Madrid'in 5. golünü eminimki çoğu göremedi ama ertesi sabah hepsi bizim gibi 8-0'ın tadını çıkarttı!

Hatırlıyorum da bundan iki sene önceki bir Barcelona seyahatimde de Real'i 6'lamışlardı...

Acaba benimki de gizli totem mi?

Ne diyelimki kaç sıfırdık o zaman bak, kaç sıfır kaldı şimdi? Barcelona Barcelona!!!

TATİL MANZARASI 'VALENCİA'

Bu akşamki maça denk getirmek iyi oldu!

Turuncu, siyah ve beyazın İspanyol karışımı Valencia!

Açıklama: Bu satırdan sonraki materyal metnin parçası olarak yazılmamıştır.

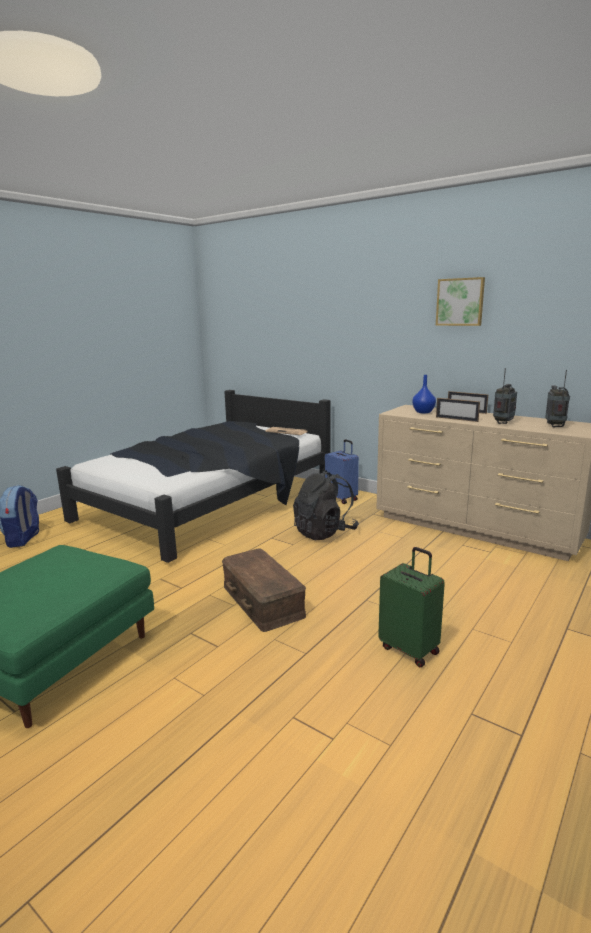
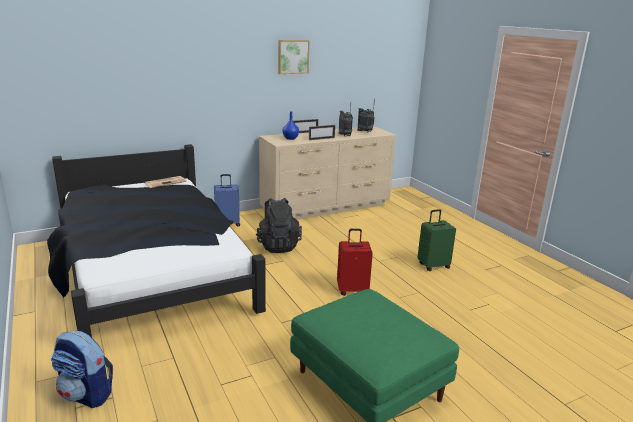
camera: 65 degrees left, 5 degrees up
(263, 600) = (352, 290): brown storage box -> red suitcase

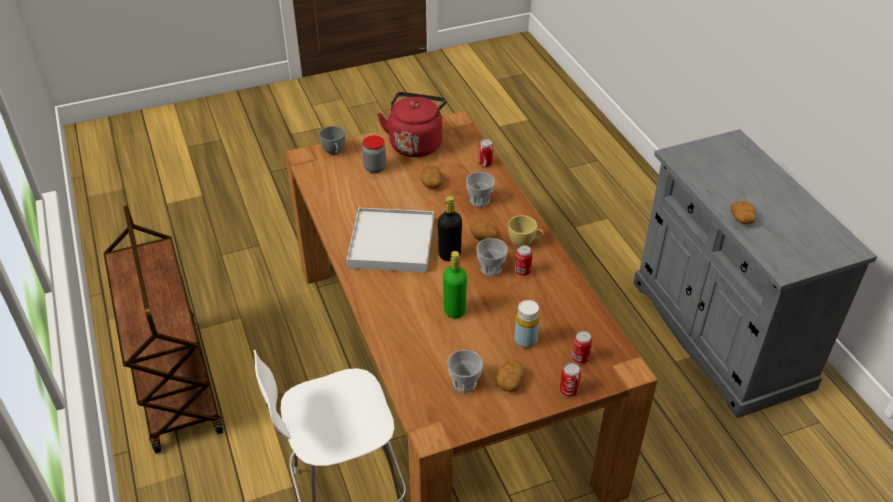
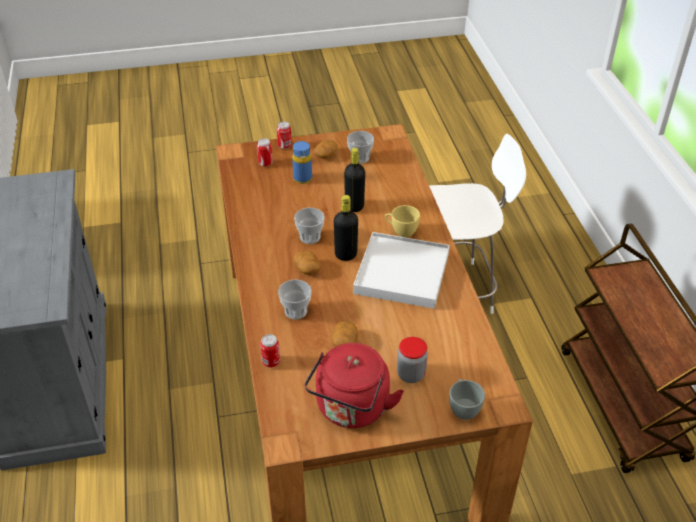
camera: 170 degrees left, 0 degrees up
(454, 311) = (354, 206): green bottle -> black bottle
(522, 271) = (281, 231): can -> none
(524, 243) = (267, 257): yellow cup -> yellow cup (401, 231)
(525, 341) = (302, 179): yellow bottle -> blue bottle
(742, 219) = (49, 226): potato -> none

Yani güneşin, gecelerin ve barışın sembolü!

Meşhur Mestella Stadı'na çıkacak bu akşam Bursaspor ama Valencia önümüzdeki sezon yepyeni 75bin kişilik Nou Mestella Stadı'na kavuşmak için gün sayıyor!

Aslına bakarsanız şehri gezerken kulübün neden ekonomik krizde olduğunu daha iyi anladım...

Tüm Valencia her fırsatta siestada, Valencia Store'da satılan ürünler Real'in ve Barca'nın storelarında satılanların yarı fiyatı olmasına rağmen kimsecikler yok.

Kiminle konuştuysak Valencia'daki futbol ateşi şehirde sadece maç günleri 5 saat boyunca yaşanmakta!

Yani maç başlamadan hemen önce, maç sırasında ve maç çıkışında!

Bu arada orada olsaydık Valencia'nın Rangers ve Bursa maçlarına kombine alıp 100 euro'ya işi kapatırdık :)

TATİL MANZARASI 'MADRİD'

Real Madrid'i pek sevmezdim, bir seyahat yaptım hayatım değişti.

Artık Real Madrid'e hayranlık duyarken, Madrid şehrindense pek haz etmiyorum!

Malum telefonumun ve muhteşem fotoğraf makinemin çalınmasından sonra elimde kalan bir kaç kareyle yetiniyorum bu sayfada!

Mesela stadın her yerini görmüşken Jose Mourinho'nun gayet ciddi bir şekilde teknik-taktikden bahsettiği yerlerde gönül rahatlığıyla rahat durmadığımı söyleyebilirim.

Ha tabii ki bir de, eminimki Jose aşağıda görülen mavi dandik koltukta oturmuyordur :)

Ama şunu açık seçik söylemeliyimki Bernabau hayatımda etkinlendiğim bir kaç staddan biri oldu.

Yani verdiğim 16 euro'nun karşılığını fazlasıyla aldım.

Sadece stadın boş hali bile bana 'bir gün bu stadda kesinlikle maç izlemeliyim' dedirtti.

Nou Camp'ınki kadar iştihamlı bir müzesi olmamasına rağmen stadın daha modern, sahanınsa bir taraftarı top oynamaya daha çok iştahlandırdığını söyleyebilirim.

Yani bir taraftar olarak 'şu sahaya bir ayak bassam benden daha mutlusu olamaz, bu sahada keşke ben de top oynasaydım' dediğiniz oldu mu bilmiyorum ama Bernabeu'nun özel solar ışıklarla beslendirilen çimleri, sizi resmen sahaya davet ediyor!!!

Müzede şu ana kadarki topçuların yer aldığı fotoğraf sergisinde ise Guti, Schuster ve Hagi gibi isimleri görmek duygulu bir andı!

Bir daha Madrid'e gidersem bu sadece Bernabeu'yu görmek için olur, o kadar!